Exercise directions:
Your answer should consist of the lines below that hold the word "персональных".

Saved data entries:
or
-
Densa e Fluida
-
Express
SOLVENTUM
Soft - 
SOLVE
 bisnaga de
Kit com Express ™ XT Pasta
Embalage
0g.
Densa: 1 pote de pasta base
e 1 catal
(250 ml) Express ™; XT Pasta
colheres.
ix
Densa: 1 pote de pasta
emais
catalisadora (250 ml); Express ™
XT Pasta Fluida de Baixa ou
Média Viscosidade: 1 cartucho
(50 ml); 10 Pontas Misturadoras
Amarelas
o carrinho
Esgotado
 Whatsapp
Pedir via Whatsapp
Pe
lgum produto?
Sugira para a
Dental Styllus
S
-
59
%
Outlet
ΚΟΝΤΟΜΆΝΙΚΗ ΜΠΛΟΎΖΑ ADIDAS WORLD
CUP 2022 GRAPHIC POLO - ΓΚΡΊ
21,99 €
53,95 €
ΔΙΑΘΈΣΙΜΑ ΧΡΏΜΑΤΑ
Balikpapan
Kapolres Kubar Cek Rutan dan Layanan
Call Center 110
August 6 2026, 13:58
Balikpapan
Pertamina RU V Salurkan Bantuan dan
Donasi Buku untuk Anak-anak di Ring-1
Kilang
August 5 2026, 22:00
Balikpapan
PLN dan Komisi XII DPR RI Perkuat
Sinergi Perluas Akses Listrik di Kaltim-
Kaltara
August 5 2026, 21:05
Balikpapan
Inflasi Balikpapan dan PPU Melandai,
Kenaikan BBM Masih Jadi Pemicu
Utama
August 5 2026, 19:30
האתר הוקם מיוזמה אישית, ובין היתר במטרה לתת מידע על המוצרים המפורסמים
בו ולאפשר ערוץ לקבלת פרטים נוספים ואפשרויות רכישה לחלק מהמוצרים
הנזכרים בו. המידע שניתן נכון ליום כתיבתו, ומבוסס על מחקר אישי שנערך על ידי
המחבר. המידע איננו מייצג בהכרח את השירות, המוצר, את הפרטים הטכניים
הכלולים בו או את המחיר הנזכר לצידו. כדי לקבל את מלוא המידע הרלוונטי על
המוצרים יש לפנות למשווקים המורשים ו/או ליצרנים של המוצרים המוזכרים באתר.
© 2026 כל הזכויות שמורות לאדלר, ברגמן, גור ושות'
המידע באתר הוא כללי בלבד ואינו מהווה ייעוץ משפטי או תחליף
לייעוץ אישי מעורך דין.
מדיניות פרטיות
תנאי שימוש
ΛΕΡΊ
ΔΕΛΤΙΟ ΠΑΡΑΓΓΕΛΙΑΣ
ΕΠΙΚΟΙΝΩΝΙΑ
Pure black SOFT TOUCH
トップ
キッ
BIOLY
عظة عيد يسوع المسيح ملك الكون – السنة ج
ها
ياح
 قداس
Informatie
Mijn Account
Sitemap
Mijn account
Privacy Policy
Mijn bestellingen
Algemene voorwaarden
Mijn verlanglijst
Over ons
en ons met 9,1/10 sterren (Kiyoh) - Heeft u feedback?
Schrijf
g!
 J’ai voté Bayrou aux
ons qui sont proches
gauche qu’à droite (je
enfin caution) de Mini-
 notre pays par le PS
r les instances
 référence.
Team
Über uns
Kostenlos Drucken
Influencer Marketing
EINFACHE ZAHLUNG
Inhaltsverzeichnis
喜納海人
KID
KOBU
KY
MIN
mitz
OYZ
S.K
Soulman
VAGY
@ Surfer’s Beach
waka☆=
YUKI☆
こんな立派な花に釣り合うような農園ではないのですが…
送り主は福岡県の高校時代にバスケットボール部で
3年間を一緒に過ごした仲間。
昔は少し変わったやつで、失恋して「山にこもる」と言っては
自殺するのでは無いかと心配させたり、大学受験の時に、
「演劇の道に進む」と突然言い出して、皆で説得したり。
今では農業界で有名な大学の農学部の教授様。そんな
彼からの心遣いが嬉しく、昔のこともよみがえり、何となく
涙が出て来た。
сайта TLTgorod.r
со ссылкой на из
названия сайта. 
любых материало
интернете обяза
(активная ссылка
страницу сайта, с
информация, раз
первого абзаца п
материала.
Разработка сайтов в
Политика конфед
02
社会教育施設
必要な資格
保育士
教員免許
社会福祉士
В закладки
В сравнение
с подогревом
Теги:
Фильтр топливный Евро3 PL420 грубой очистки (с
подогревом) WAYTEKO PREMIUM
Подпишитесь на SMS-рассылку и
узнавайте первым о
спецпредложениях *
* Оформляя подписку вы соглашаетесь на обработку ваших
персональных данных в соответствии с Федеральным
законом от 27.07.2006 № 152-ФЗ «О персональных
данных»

Result:
персональных данных в соответствии с Федеральным
законом от 27.07.2006 № 152-ФЗ «О персональных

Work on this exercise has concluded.